L’immigrazione non sia solo un dramma italiano
Quei corpi distesi sulla spiaggia pietosamente coperti da un lenzuolo bianco hanno riportato tragicamente d’attualità il problema immigrazione. E il problema del nostro Paese che si trova sempre da solo a fronteggiare questa emergenza. È mai possibile che ogni volta alle belle parole non facciano seguito decisione comunitarie serie? Lettera firmata, Milano
I TREDICI IMMIGRATI che hanno perso la vita a Ragusa sono purtroppo gli ultimi di un triste elenco: nel 2013 sono già stati oltre 200. Ogni giorno, insomma, un migrante ha incontrato la morte mentre cercava di raggiungere l’Italia e l’Europa.
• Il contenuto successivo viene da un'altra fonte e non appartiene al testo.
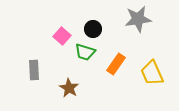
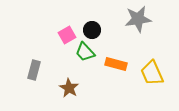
black circle: moved 1 px left, 1 px down
pink square: moved 5 px right, 1 px up; rotated 18 degrees clockwise
green trapezoid: rotated 30 degrees clockwise
orange rectangle: rotated 70 degrees clockwise
gray rectangle: rotated 18 degrees clockwise
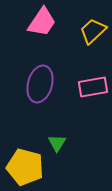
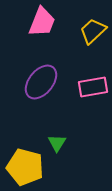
pink trapezoid: rotated 12 degrees counterclockwise
purple ellipse: moved 1 px right, 2 px up; rotated 24 degrees clockwise
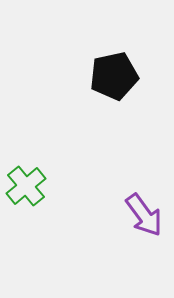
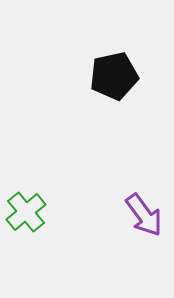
green cross: moved 26 px down
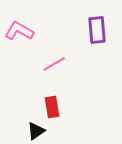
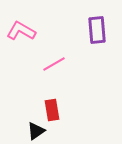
pink L-shape: moved 2 px right
red rectangle: moved 3 px down
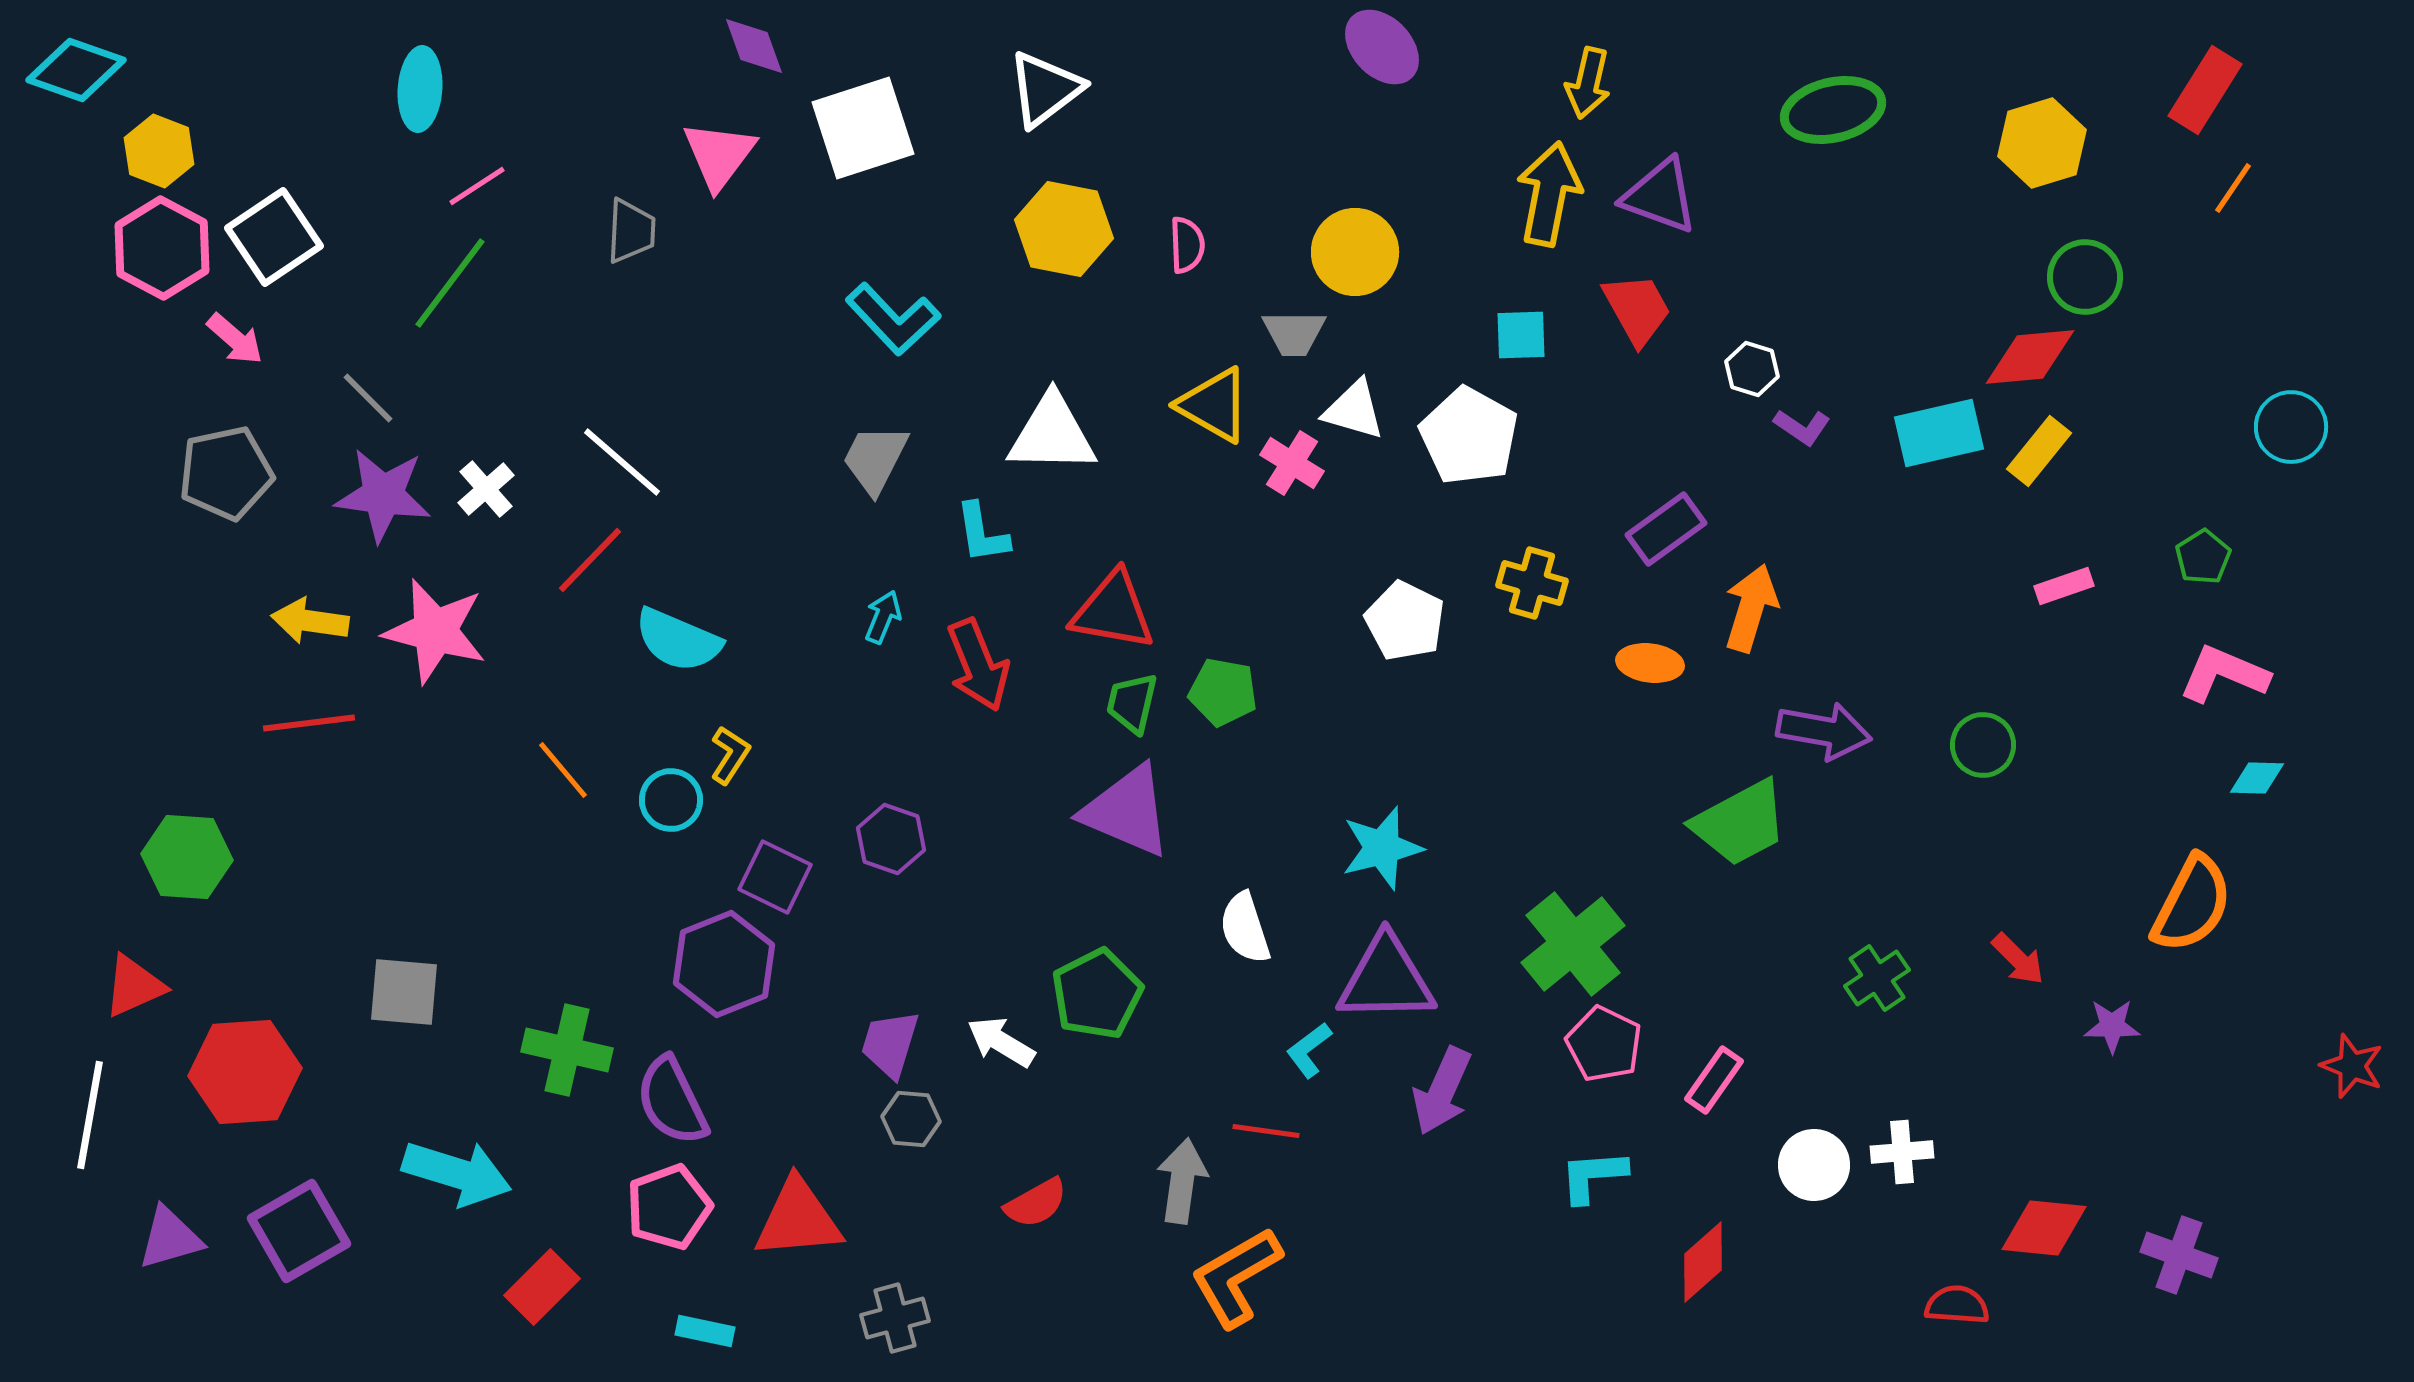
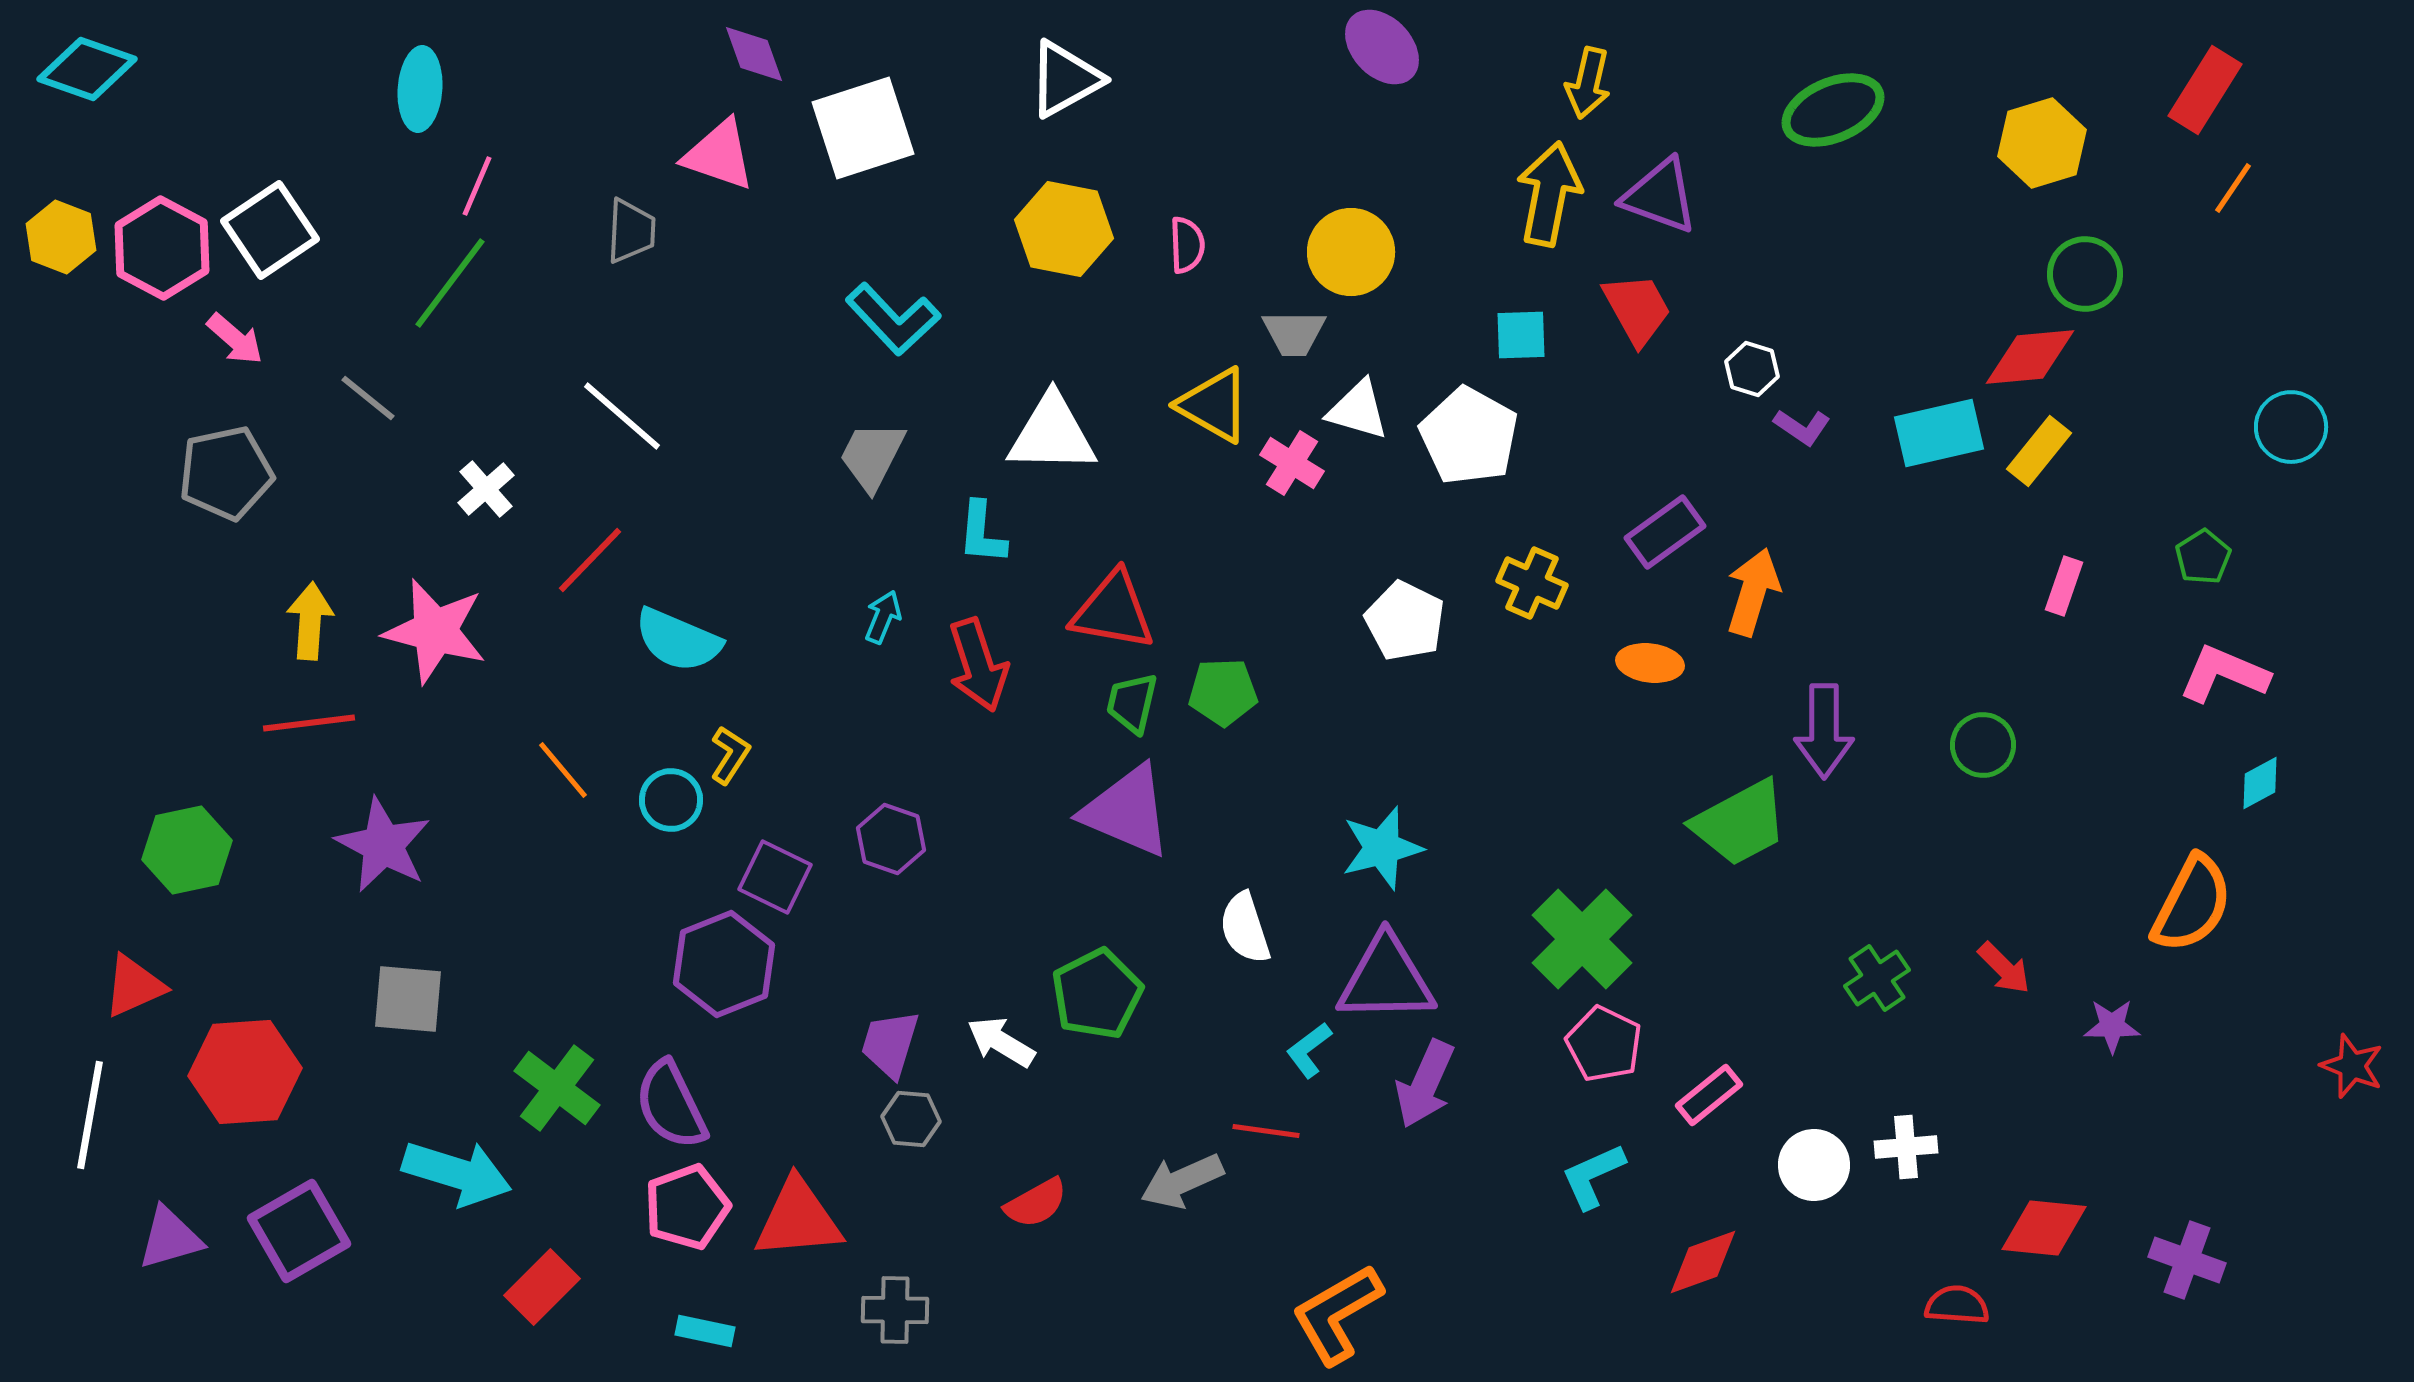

Migranti che cercano una vita migliore e che la vita la perdono tragicamente. Il nostro mare è diventato un cimitero. La globalizzazione dell’indifferenza, di cui ha parlato il Papa, travalica i confini nazionali e ci spinge a considerare tutta l’Europa: in questi terribili frangenti dove sono i nostri vicini di casa? L’Italia lo va sostenendo da anni: il fenomeno dell’immigrazione non riguarda soltanto noi. Noi da soli non possiamo più far fronte a questa emergenza. Non basta il nostro buon cuore che pure si dimostra senza confini. Dobbiamo ricevere subito un aiuto concreto. Perché allo stillicidio di naufraghi non dobbiamo rassegnarci.